# CalMAN 5



## mechman

There will be more flavors of the new version including Business and Studio, which have both been released. 

Information on *Studio* can be found here.



*Business* info can be found here. 

CalMAN 5 for Business release notes

Other versions will be released at a staggered rate. 

Some looks at the new CalMAN 5 interface:

Intro Screen for the Introduction/Tutorial workflow










General Layout










Workflow Menu










Control Menu










Action Buttons










Meter Options










Source Options










Right Side Panel Options



















Source Slider


----------



## Joel Barsotti

Just like every other version of CalMAN you can checkout the evaluation copy of CalMAN 5, we've put a ton of work into it and we think it's going to be an exceptional product 

http://commercial.spectracal.com/support/downloads


----------



## mechman

I'm excited to try it out this week Joel! I have to admit that I haven't had much time with the beta's as summer is a very busy 'outside' season for me.

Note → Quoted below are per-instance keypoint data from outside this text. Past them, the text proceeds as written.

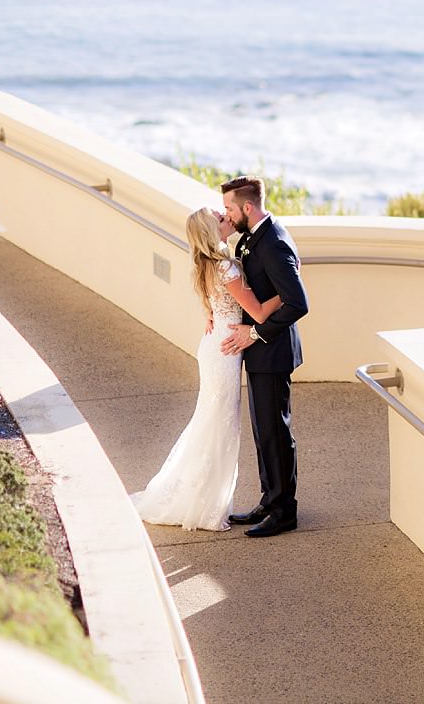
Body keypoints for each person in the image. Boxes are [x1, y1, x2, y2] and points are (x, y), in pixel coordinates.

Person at [131, 207, 282, 531]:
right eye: (219, 217)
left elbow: (218, 306)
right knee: (218, 425)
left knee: (212, 422)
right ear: (212, 230)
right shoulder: (225, 267)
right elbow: (256, 312)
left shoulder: (208, 264)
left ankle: (202, 500)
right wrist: (284, 295)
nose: (224, 216)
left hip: (216, 347)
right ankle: (203, 505)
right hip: (225, 352)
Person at [218, 175, 309, 538]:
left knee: (275, 432)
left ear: (247, 207)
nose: (227, 214)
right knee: (263, 431)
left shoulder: (273, 243)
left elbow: (298, 303)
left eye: (229, 208)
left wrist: (254, 333)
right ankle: (269, 500)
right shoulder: (252, 238)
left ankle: (285, 511)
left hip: (273, 352)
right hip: (259, 354)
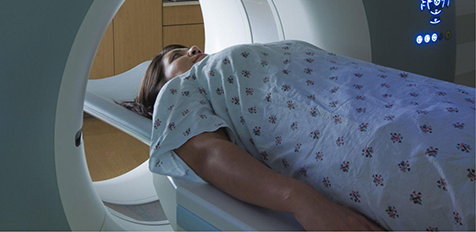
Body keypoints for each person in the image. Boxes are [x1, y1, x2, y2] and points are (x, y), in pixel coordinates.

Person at [119, 43, 475, 231]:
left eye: (188, 47)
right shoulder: (180, 89)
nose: (193, 50)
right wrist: (302, 201)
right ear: (162, 85)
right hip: (381, 137)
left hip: (410, 96)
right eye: (177, 56)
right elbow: (207, 153)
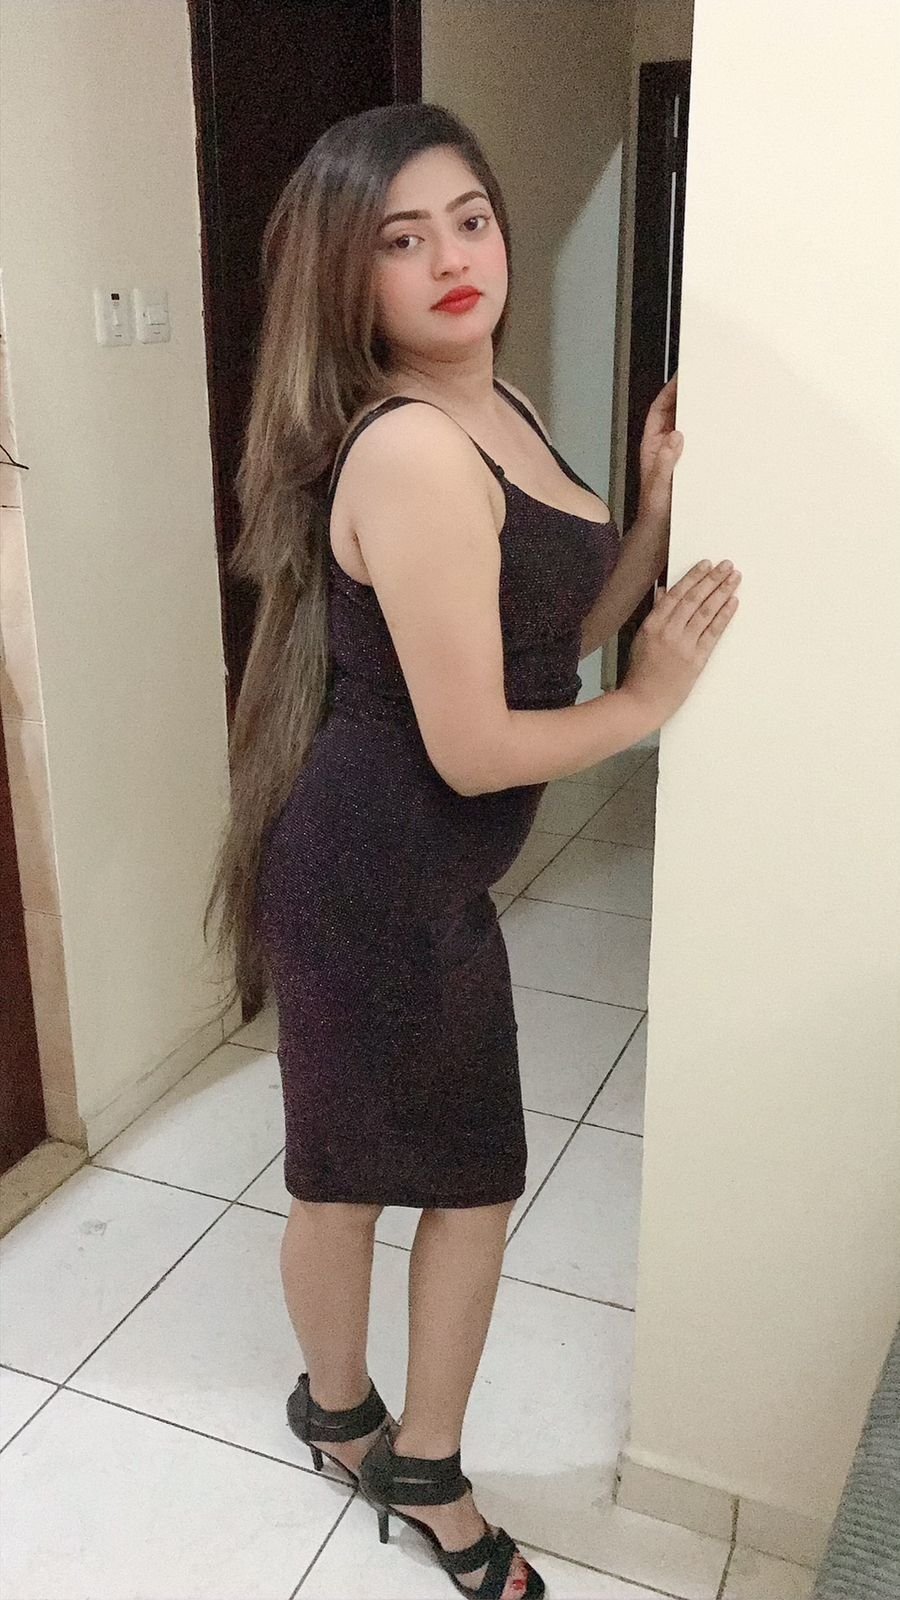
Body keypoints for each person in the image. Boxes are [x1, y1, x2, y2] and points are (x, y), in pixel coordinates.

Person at [203, 102, 741, 1600]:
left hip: (421, 881)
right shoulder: (415, 451)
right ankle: (380, 1444)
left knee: (441, 1171)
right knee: (384, 1178)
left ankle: (379, 1434)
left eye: (471, 220)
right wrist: (645, 706)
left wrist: (647, 514)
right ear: (348, 272)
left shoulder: (492, 405)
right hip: (368, 881)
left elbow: (542, 632)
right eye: (403, 238)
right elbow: (475, 746)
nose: (452, 258)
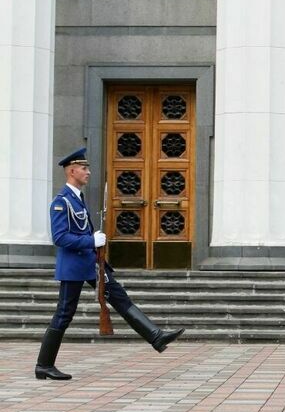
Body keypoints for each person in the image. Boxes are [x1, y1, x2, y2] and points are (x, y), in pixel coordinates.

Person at [35, 147, 185, 380]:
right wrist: (90, 240)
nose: (88, 172)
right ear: (72, 171)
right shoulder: (61, 202)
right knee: (64, 313)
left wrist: (94, 245)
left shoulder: (78, 199)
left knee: (119, 296)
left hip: (92, 264)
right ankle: (44, 365)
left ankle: (156, 336)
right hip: (74, 267)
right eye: (84, 168)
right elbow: (60, 237)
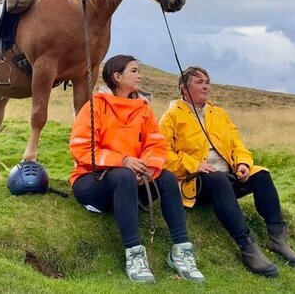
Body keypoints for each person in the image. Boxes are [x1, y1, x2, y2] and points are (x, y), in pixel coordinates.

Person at [69, 55, 204, 284]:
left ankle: (181, 250)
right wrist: (123, 160)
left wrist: (149, 168)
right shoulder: (95, 106)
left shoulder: (143, 109)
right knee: (123, 175)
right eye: (133, 71)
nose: (139, 75)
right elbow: (81, 147)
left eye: (139, 70)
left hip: (133, 181)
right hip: (92, 181)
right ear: (117, 77)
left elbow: (156, 144)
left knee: (167, 177)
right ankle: (134, 254)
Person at [159, 66, 295, 277]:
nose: (206, 86)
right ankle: (247, 247)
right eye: (199, 82)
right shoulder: (171, 116)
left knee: (261, 175)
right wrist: (195, 165)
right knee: (217, 179)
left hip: (227, 177)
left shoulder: (218, 113)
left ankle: (277, 239)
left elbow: (237, 145)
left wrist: (242, 164)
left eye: (207, 82)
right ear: (184, 89)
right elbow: (162, 154)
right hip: (197, 182)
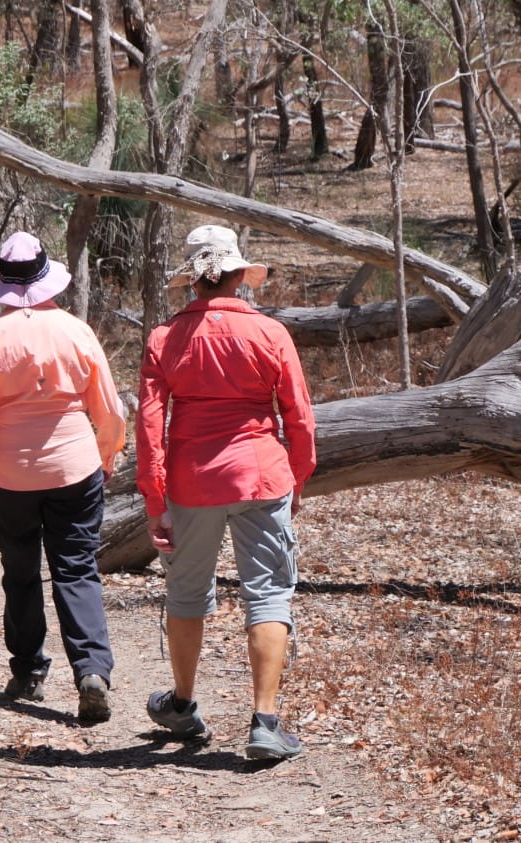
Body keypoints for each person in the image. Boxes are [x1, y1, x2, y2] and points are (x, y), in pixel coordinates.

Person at [136, 224, 317, 760]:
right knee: (268, 593)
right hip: (262, 474)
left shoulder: (164, 338)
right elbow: (300, 418)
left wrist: (155, 500)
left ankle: (184, 705)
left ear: (191, 282)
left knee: (186, 593)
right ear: (239, 275)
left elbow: (150, 427)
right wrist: (298, 477)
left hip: (192, 482)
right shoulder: (271, 334)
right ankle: (264, 722)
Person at [0, 232, 125, 723]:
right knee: (76, 569)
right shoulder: (76, 331)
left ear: (2, 282)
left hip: (8, 475)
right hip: (75, 467)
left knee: (20, 573)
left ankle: (27, 672)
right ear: (49, 280)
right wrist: (106, 454)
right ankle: (91, 671)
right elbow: (108, 407)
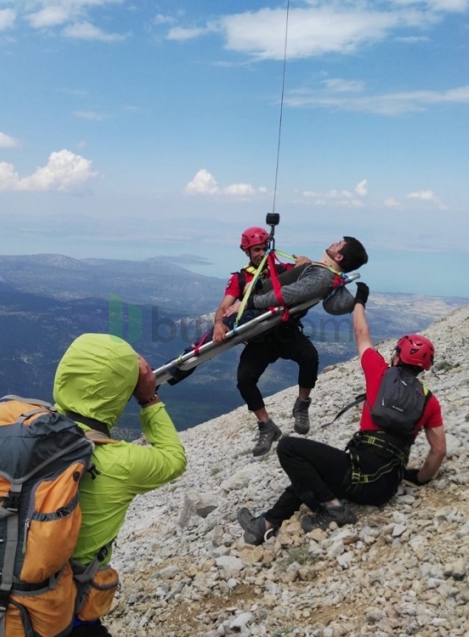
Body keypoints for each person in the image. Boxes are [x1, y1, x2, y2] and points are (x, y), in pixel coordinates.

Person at [236, 283, 445, 542]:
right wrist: (420, 478)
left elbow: (360, 332)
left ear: (398, 357)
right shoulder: (429, 401)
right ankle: (265, 524)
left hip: (356, 474)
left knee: (288, 448)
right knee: (313, 473)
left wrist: (359, 301)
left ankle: (334, 509)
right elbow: (438, 451)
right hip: (385, 488)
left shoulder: (379, 372)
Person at [55, 333, 188, 637]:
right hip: (60, 614)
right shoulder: (119, 462)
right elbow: (174, 458)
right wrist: (148, 398)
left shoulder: (25, 430)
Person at [216, 233, 367, 456]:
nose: (260, 253)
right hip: (262, 335)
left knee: (309, 357)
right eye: (255, 249)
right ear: (247, 252)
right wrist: (220, 322)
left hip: (283, 330)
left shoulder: (303, 271)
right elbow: (225, 305)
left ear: (340, 255)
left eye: (262, 248)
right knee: (245, 379)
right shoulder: (241, 278)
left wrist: (248, 302)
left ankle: (301, 406)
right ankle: (267, 426)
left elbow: (289, 291)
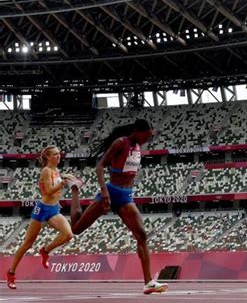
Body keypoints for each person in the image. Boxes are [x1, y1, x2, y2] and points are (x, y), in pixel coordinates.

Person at [70, 118, 168, 294]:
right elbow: (99, 166)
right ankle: (75, 188)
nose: (148, 140)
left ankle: (148, 282)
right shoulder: (120, 143)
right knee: (76, 229)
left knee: (142, 235)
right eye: (146, 136)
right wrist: (104, 192)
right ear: (137, 131)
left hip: (126, 197)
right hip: (111, 192)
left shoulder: (138, 147)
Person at [6, 146, 82, 289]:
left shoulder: (57, 171)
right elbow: (48, 191)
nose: (58, 156)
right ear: (48, 157)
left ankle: (45, 250)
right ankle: (11, 273)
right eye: (55, 154)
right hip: (42, 210)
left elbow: (57, 188)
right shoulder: (46, 171)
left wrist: (68, 179)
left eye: (59, 154)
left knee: (68, 234)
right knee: (27, 244)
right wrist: (63, 182)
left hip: (54, 209)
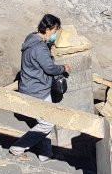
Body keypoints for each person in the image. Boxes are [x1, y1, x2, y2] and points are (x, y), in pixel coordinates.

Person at [9, 14, 71, 162]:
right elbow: (49, 68)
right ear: (48, 29)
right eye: (55, 31)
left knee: (45, 120)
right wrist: (63, 67)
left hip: (31, 86)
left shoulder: (31, 38)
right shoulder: (40, 48)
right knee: (46, 124)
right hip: (37, 91)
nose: (56, 35)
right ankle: (17, 148)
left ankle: (45, 154)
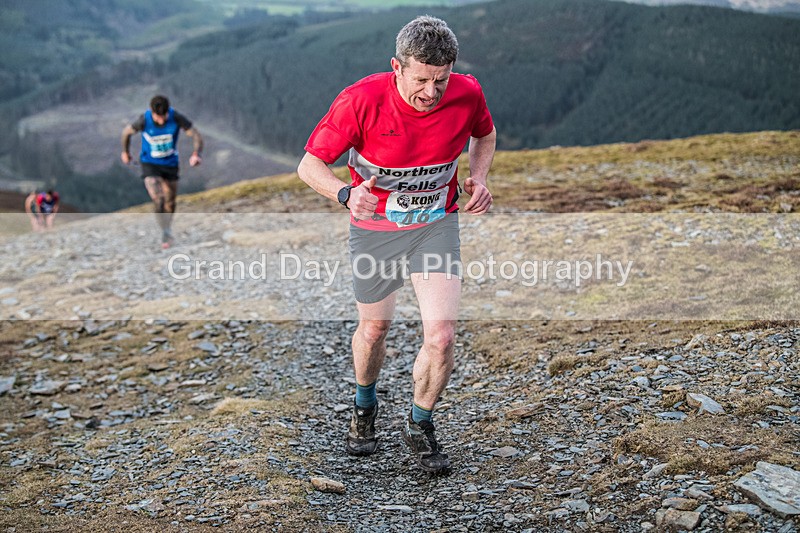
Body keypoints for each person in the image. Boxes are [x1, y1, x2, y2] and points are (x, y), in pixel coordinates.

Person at [297, 15, 496, 474]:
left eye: (440, 80)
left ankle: (419, 424)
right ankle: (364, 406)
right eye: (421, 80)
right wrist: (346, 193)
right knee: (374, 331)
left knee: (441, 336)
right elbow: (310, 165)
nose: (431, 92)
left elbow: (484, 134)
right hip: (376, 230)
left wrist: (479, 178)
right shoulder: (360, 100)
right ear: (397, 67)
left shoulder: (467, 92)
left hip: (436, 225)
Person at [121, 95, 203, 249]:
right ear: (152, 112)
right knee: (158, 198)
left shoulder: (176, 117)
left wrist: (196, 154)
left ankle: (167, 227)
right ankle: (164, 232)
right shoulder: (144, 120)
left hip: (170, 163)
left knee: (170, 201)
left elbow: (196, 134)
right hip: (150, 163)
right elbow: (126, 133)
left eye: (164, 117)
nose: (161, 121)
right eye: (158, 118)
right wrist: (125, 152)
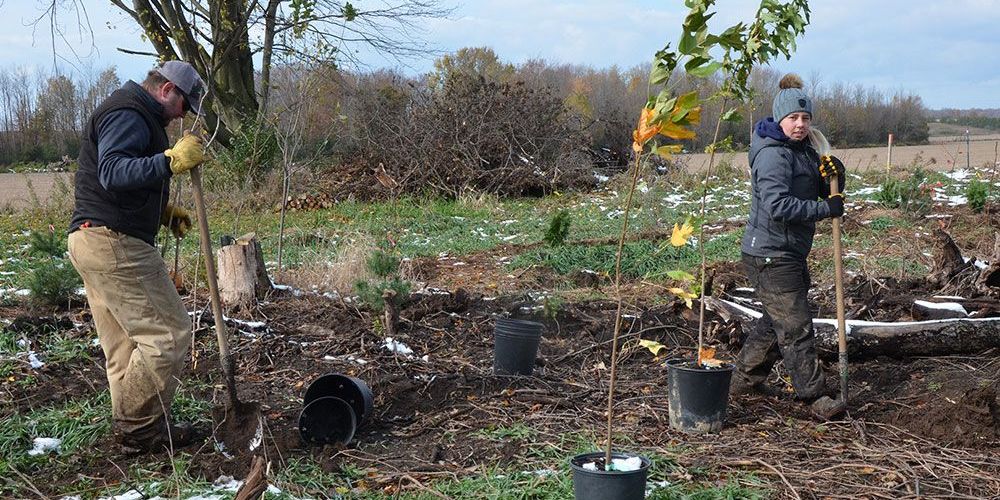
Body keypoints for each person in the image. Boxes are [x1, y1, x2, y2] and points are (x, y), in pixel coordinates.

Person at [67, 60, 208, 453]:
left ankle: (136, 433)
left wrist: (159, 212)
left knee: (124, 348)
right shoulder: (129, 112)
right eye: (184, 107)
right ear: (166, 91)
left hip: (92, 240)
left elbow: (113, 180)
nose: (182, 118)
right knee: (170, 334)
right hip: (114, 243)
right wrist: (169, 161)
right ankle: (136, 427)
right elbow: (114, 171)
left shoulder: (130, 112)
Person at [733, 73, 847, 420]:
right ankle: (813, 397)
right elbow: (779, 207)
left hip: (787, 251)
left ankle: (742, 381)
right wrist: (824, 209)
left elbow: (823, 188)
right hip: (770, 253)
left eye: (805, 118)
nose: (800, 124)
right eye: (793, 118)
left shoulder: (802, 150)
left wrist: (834, 173)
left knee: (775, 321)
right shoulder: (771, 154)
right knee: (795, 325)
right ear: (779, 118)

If you could answer a quick question, how do I design a workflow in 5? I don't see how to get that done? I'd like to take it for a test spin measuring some paint samples but I can't see any obvious way of setting up my workflow for it.


----------



## Joel Barsotti

mechman said:


> I'm excited to try it out this week Joel! I have to admit that I haven't had much time with the beta's as summer is a very busy 'outside' season for me.
> 
> If you could answer a quick question, how do I design a workflow in 5? I don't see how to get that done? I'd like to take it for a test spin measuring some paint samples but I can't see any obvious way of setting up my workflow for it.


There are three different ways to get into design mode. My favorite is "alt-D", but you can also right click the workflow title and it's in the context menu, or go into the config panel and under advanced workflow options there is a check box there as well.

This is gated by license now, I believe only ultimate get design mode by default. But your beta key will work as an ultimate key for a while.


----------



## mechman

Thanks Joel!! I've got my ultimate key already. :T I'm not going to encounter any issues with the spectrum chart using an i1pro in reflective mode, am I? I recall it not working correctly in a very early beta.

Also, will I be able to share a workflow? Not that I think I'd need to, but let's say I design a HTS workflow, can other CalMAN users use it? Regardless of their license?


----------



## Joel Barsotti

mechman said:


> Thanks Joel!! I've got my ultimate key already. :T I'm not going to encounter any issues with the spectrum chart using an i1pro in reflective mode, am I? I recall it not working correctly in a very early beta.
> 
> Also, will I be able to share a workflow? Not that I think I'd need to, but let's say I design a HTS workflow, can other CalMAN users use it? Regardless of their license?


Spectrum charts work fine, I think the only bugs with it were with the simulated meter.

You will need to have a Professional license to use custom workflows.


----------



## mechman

Thanks again Joel. Looking over what you folks did with the workflows, I don't think I'd need to make any outside of my one for measuring paint/screen materials. And from the look of the intro workflow, it doesn't appear that I'll have to do a guide either. :T


----------



## tbaudoin

CalMan 5.3 RC1 is on the SpectraCal Site for those interested.


----------



## daddieo

For the home theater owner whom might calibrate their projector 2-3 times a year, which version is the smart purchase? I bought the i1-Display pro and have taken 4 and 5 for a spin with the evaluation versions and would like to purchase a subscription but really can't tell from what I've used and what I've read about to help me determine what various model I really need. Will the Basic version be the correct version for what I'm using it for or should I go with the Control version?


----------



## mechman

I believe CalMAN Basic should do what you need it to. Chromapure has a 'Lite' version that is $50 cheaper.


----------



## ConnecTED

I liked the Meter Profile Comparison Free Tool


----------



## daddieo

Joel, I have tried out the evaluation version on my laptop which is a Windows 8 dual core 1.8 Mhz. CPU with out any problems but noticed that Calman 5.2 requirements say that this is below spec. Will I have problems running this on my laptop?


----------